[Electronics engineering source data]
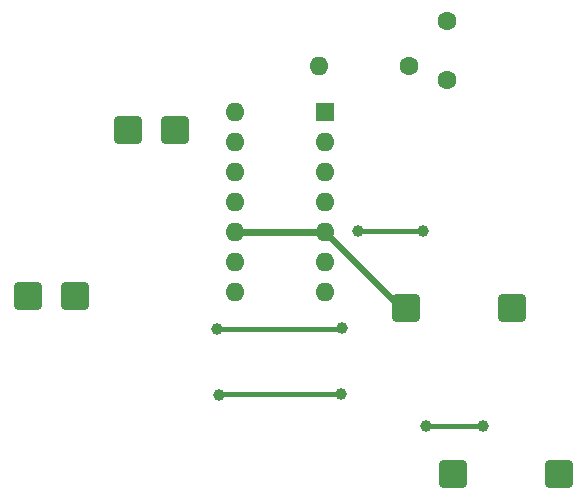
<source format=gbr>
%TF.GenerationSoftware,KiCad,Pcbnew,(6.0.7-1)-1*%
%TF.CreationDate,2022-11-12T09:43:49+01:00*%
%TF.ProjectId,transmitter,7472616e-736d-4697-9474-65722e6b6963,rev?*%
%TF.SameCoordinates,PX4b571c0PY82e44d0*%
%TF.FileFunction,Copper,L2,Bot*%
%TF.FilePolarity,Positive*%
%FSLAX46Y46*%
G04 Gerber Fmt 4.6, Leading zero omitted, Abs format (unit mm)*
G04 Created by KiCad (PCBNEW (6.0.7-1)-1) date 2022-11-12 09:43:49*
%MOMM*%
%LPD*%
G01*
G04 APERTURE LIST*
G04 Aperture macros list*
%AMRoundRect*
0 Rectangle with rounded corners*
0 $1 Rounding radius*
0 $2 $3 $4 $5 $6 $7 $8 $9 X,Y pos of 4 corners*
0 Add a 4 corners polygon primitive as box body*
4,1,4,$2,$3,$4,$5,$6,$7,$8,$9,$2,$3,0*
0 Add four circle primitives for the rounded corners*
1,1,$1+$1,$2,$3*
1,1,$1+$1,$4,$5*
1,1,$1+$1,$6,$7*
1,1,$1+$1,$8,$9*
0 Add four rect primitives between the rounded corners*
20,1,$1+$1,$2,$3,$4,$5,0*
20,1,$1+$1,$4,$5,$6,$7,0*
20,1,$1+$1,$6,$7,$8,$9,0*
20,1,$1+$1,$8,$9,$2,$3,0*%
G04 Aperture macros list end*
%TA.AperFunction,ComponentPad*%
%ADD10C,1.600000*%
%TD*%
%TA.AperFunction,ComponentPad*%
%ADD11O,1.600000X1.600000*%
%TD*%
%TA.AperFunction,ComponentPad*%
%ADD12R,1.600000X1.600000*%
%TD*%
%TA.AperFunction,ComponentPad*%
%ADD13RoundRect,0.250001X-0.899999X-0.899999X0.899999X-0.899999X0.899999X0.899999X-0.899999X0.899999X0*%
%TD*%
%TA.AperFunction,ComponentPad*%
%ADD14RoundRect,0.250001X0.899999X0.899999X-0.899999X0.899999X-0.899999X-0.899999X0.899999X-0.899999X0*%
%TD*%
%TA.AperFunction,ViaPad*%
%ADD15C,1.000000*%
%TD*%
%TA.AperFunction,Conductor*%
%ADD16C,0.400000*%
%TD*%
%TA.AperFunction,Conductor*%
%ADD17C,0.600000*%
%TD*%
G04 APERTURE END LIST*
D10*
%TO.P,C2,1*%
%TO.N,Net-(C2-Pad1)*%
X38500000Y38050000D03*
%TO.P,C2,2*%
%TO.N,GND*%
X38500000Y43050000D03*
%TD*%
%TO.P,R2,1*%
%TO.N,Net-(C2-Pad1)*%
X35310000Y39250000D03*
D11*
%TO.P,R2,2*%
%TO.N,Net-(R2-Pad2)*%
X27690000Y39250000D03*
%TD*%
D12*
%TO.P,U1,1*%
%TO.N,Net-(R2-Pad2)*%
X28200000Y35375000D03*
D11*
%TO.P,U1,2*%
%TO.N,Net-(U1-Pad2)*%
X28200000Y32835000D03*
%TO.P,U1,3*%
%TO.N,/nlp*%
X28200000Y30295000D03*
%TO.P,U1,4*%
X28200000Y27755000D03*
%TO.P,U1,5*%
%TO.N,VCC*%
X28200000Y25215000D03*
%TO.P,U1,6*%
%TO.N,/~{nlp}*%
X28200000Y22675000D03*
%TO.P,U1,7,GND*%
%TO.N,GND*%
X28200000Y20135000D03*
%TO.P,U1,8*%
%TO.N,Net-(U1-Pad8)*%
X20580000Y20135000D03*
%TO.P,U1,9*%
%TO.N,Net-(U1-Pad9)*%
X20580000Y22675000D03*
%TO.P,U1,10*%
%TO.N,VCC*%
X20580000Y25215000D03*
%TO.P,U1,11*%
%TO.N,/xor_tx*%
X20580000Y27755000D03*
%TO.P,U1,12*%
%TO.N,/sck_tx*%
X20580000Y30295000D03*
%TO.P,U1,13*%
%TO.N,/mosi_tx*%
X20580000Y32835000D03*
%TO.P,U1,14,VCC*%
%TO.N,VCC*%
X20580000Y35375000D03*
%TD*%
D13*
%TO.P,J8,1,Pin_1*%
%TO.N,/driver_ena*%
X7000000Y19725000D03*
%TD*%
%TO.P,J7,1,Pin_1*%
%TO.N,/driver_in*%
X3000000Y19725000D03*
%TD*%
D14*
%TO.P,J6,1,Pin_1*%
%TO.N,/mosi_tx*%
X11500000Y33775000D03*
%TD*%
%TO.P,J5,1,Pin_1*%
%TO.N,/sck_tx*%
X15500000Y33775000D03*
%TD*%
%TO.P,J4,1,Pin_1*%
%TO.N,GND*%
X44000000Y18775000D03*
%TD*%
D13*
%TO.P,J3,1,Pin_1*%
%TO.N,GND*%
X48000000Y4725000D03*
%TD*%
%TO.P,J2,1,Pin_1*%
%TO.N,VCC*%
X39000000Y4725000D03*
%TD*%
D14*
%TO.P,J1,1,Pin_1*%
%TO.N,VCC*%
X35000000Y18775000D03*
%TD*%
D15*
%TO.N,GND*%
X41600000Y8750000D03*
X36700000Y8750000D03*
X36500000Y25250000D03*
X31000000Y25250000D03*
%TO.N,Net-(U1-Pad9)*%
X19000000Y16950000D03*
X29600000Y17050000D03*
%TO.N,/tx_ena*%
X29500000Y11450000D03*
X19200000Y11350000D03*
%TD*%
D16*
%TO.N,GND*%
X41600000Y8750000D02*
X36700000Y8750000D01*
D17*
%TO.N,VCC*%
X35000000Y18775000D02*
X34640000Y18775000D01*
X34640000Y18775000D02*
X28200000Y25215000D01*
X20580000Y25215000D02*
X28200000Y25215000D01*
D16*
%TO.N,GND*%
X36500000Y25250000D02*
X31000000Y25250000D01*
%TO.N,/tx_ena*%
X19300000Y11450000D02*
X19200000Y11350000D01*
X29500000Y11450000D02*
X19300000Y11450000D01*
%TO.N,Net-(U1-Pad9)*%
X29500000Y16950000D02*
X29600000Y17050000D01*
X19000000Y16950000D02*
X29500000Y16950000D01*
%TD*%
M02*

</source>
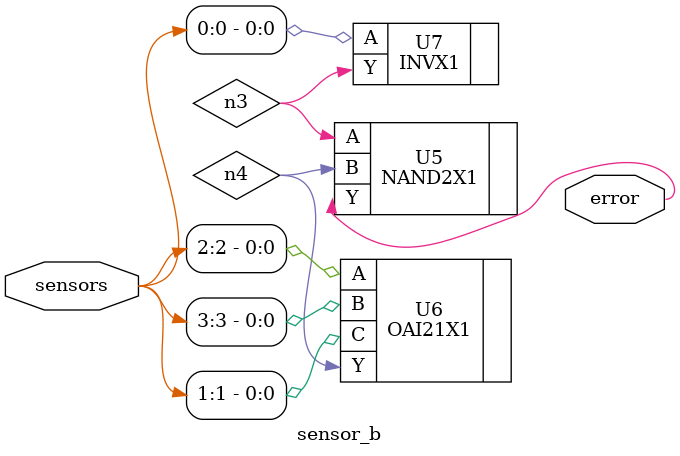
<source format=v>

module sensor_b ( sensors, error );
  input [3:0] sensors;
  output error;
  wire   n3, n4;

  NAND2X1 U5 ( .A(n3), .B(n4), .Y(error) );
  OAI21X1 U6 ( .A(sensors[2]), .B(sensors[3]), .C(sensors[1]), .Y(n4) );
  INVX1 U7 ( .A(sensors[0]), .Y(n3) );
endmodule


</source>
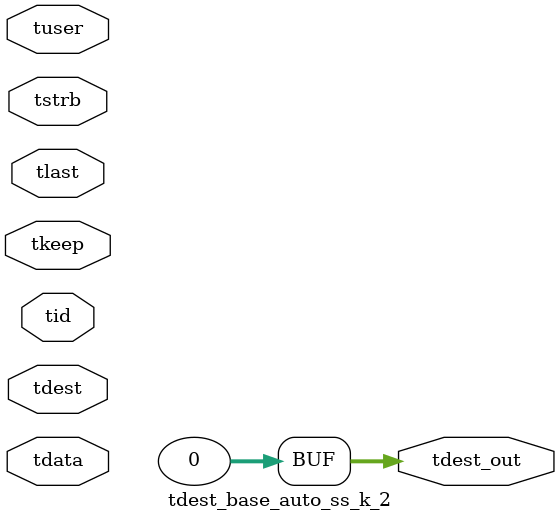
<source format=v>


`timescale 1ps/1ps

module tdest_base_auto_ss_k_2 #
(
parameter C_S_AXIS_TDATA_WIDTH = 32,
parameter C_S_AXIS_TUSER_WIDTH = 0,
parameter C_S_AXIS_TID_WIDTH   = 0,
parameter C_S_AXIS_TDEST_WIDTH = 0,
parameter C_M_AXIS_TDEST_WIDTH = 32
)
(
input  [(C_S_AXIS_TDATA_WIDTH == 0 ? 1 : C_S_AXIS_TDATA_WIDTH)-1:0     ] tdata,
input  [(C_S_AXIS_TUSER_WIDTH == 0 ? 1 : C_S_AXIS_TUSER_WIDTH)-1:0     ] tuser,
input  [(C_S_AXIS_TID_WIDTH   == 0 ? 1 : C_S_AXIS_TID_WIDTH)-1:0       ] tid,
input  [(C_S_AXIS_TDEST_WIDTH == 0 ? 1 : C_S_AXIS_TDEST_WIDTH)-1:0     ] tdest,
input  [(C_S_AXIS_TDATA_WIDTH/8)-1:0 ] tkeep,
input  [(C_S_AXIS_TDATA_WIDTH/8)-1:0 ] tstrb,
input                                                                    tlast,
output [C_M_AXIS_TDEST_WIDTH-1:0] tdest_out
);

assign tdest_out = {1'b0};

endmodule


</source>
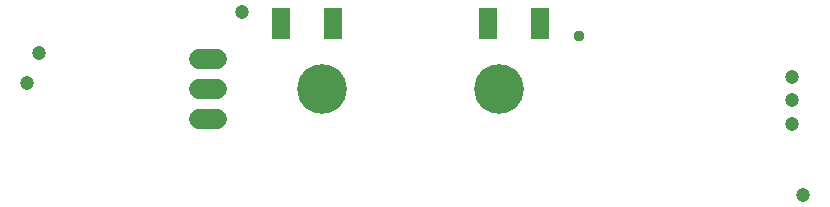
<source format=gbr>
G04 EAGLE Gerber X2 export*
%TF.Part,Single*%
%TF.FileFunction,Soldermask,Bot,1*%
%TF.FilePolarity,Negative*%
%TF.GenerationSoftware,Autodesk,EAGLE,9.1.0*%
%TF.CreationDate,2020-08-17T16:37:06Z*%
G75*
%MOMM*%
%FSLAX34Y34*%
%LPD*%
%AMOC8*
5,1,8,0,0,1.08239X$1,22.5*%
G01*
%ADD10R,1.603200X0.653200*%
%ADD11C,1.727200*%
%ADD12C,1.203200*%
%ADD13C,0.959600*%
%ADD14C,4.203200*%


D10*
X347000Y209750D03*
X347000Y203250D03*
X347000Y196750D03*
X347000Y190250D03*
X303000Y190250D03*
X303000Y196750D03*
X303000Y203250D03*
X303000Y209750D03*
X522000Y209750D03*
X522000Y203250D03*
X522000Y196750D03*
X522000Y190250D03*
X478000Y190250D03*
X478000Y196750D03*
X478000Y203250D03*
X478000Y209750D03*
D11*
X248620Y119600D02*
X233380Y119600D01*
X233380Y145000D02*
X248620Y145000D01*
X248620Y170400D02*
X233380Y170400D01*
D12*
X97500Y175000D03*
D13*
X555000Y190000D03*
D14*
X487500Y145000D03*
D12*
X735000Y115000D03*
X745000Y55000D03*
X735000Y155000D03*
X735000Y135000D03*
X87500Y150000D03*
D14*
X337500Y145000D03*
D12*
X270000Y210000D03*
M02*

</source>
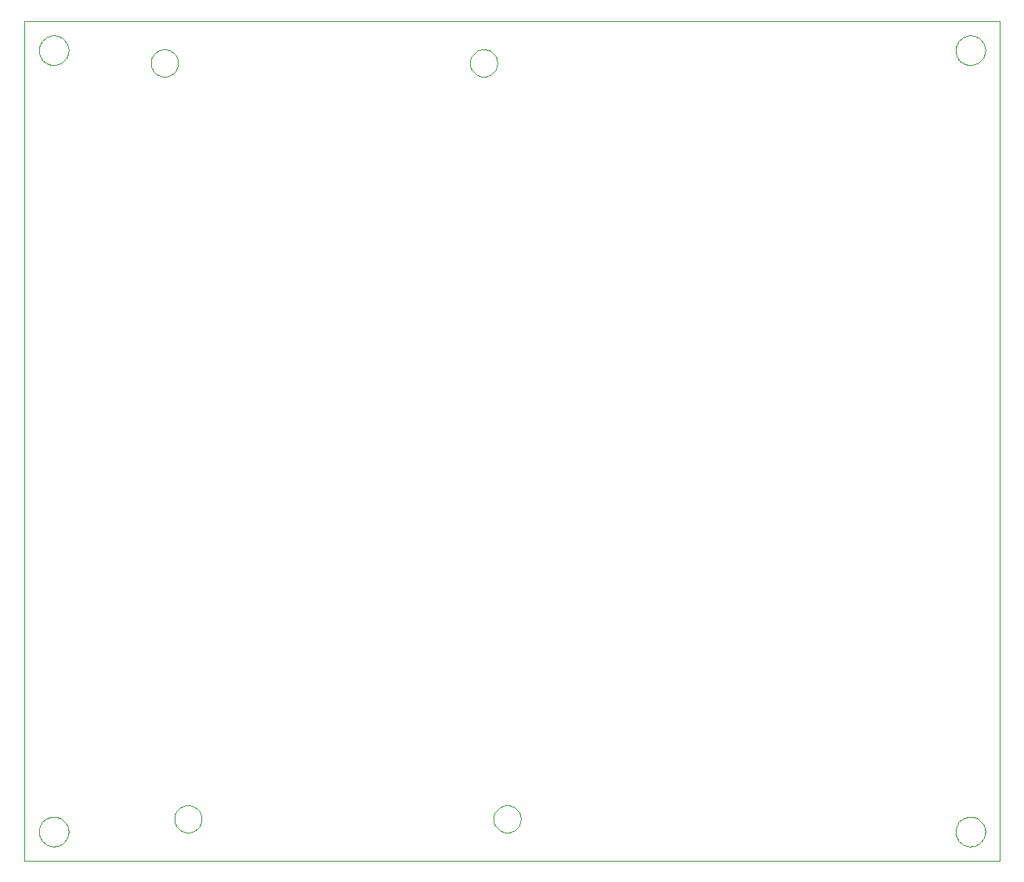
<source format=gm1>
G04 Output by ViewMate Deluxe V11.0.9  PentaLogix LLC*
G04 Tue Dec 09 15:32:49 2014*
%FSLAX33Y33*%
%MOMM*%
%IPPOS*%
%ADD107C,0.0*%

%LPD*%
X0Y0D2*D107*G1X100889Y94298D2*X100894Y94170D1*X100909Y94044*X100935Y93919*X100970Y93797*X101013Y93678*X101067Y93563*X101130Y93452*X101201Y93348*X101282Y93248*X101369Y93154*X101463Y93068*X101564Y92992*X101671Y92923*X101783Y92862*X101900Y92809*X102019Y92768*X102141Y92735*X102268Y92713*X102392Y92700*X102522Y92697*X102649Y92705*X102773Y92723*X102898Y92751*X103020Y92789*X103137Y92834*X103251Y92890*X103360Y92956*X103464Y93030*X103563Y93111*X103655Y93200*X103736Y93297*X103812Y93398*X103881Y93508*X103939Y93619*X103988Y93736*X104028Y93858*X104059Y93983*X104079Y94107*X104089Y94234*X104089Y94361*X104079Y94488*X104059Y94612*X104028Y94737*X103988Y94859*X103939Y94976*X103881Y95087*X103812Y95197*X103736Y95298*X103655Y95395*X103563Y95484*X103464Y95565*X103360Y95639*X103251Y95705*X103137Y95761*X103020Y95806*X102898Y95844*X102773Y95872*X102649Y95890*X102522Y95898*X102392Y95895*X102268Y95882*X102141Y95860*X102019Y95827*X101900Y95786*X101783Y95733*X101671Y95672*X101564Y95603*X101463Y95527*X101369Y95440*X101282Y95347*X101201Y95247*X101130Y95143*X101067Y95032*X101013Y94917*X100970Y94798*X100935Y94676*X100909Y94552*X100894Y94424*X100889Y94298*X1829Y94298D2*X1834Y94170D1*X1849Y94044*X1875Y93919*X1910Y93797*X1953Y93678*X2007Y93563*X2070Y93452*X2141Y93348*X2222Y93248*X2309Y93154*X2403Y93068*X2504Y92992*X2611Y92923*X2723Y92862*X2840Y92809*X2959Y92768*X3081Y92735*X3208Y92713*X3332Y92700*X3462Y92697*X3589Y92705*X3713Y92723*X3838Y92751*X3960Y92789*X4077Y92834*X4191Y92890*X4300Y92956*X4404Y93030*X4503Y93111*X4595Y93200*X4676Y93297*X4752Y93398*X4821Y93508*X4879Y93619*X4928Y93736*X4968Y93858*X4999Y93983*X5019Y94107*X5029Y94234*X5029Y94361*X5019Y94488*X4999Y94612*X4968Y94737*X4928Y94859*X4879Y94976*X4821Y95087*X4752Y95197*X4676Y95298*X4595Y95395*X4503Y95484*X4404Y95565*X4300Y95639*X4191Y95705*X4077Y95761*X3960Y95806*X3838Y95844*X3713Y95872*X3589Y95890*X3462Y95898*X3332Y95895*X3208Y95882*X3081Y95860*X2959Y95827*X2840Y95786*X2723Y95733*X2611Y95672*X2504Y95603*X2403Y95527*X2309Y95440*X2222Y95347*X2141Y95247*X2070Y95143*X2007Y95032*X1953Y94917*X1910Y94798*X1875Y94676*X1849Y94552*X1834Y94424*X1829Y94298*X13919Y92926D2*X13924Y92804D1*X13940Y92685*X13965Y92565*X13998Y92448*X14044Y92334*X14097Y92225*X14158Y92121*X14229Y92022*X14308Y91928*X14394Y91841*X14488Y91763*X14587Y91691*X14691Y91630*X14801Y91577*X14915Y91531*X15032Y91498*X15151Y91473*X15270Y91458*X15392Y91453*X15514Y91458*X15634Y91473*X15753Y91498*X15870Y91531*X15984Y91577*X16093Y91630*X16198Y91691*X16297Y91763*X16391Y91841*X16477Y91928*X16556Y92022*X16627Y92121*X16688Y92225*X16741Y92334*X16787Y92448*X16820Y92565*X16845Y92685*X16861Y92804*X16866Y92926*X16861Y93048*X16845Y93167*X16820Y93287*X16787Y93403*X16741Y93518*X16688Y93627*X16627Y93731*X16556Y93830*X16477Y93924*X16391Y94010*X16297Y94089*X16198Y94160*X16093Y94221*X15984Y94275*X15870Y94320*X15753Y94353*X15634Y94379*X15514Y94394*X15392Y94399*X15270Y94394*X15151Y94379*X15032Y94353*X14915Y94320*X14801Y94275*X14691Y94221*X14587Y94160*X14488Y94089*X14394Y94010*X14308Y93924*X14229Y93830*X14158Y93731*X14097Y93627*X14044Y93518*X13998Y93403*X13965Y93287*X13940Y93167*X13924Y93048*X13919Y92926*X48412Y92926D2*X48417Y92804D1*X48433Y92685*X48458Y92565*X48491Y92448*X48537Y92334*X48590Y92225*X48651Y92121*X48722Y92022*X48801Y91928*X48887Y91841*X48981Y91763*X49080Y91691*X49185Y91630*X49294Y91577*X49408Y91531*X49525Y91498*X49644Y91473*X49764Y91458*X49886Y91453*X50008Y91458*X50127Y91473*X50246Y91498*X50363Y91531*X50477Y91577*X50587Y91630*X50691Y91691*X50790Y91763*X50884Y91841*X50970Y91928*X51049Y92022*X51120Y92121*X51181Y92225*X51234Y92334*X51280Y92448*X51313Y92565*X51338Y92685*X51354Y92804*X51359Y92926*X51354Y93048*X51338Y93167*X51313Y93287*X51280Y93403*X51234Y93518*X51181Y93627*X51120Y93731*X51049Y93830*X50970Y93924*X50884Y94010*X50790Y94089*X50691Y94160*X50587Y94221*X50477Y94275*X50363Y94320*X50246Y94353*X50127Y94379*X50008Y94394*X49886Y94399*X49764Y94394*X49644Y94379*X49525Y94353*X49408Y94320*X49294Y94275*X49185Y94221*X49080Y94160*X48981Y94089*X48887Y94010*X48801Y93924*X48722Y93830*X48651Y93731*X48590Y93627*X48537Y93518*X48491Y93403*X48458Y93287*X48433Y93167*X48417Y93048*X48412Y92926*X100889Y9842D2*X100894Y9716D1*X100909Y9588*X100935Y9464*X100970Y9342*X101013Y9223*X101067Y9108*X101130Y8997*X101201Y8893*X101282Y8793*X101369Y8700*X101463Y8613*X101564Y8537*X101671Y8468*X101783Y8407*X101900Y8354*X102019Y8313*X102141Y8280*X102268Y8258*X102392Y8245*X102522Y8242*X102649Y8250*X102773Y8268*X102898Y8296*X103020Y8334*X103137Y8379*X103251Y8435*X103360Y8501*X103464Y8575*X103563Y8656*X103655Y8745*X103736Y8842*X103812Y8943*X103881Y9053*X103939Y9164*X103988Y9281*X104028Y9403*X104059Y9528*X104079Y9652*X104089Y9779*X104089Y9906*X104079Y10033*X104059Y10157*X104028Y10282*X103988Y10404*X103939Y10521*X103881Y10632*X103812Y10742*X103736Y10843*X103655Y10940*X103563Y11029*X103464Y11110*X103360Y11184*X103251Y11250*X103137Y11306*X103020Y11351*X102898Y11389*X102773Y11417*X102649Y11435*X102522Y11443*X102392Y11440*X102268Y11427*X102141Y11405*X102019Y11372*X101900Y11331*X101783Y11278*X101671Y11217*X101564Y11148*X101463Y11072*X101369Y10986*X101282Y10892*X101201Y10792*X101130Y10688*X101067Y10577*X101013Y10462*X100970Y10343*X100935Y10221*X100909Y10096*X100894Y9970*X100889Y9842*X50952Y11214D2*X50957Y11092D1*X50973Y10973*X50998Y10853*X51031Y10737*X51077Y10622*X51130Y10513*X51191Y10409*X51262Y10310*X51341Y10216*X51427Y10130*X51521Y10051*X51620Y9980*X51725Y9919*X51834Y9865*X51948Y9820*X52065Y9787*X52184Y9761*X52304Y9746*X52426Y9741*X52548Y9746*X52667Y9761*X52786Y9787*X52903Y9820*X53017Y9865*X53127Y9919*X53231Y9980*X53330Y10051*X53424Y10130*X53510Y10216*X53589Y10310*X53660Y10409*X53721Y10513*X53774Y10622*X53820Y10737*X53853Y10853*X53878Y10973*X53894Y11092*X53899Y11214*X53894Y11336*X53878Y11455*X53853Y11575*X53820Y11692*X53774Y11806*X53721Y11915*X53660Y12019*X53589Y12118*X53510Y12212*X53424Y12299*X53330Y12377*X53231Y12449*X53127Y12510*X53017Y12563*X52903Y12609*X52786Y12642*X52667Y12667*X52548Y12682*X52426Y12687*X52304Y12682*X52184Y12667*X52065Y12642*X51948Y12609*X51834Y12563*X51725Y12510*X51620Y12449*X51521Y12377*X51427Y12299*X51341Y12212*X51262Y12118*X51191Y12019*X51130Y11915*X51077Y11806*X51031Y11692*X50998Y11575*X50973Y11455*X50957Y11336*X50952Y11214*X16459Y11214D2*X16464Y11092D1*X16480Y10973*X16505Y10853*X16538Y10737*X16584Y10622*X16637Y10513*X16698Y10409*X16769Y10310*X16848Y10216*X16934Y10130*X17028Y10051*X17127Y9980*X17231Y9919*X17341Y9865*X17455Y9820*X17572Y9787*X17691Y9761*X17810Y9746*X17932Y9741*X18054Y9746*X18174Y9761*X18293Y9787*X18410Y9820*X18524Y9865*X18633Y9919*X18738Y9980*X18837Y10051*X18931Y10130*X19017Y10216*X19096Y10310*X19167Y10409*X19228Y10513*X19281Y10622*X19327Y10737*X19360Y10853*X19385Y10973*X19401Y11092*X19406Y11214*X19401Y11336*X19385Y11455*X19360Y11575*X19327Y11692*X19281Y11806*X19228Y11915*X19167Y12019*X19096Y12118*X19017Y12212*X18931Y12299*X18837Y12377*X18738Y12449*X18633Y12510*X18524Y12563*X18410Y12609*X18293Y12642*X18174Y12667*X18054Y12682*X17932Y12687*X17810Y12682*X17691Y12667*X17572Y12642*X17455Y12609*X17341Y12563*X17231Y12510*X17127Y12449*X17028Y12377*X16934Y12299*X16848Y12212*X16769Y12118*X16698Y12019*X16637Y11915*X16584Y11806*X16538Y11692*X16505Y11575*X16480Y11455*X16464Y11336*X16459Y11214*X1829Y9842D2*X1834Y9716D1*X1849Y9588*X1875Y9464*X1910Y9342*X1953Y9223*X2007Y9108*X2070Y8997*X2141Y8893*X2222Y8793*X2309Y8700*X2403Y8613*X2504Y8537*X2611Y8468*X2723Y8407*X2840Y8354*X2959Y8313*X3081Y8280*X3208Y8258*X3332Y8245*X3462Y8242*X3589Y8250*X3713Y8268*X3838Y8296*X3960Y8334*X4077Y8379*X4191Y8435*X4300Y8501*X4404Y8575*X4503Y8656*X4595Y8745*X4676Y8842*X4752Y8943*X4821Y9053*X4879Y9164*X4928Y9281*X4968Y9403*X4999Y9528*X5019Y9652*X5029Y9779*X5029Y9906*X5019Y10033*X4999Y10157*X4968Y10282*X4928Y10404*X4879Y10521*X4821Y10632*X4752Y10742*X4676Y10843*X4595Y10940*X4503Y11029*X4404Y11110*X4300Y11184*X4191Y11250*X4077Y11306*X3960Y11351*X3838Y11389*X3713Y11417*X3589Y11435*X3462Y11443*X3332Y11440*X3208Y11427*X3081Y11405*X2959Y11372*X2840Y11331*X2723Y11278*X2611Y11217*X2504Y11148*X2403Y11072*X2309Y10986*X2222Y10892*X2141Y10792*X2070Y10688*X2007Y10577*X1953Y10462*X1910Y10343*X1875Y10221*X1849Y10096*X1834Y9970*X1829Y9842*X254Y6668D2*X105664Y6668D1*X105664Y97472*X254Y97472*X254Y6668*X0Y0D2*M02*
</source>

▶ [TASK DETAILS]: Among the entries, how many lines contain the string "FileFunction"? Give the number without anything else.

▶ [YOUR SOLUTION]: 2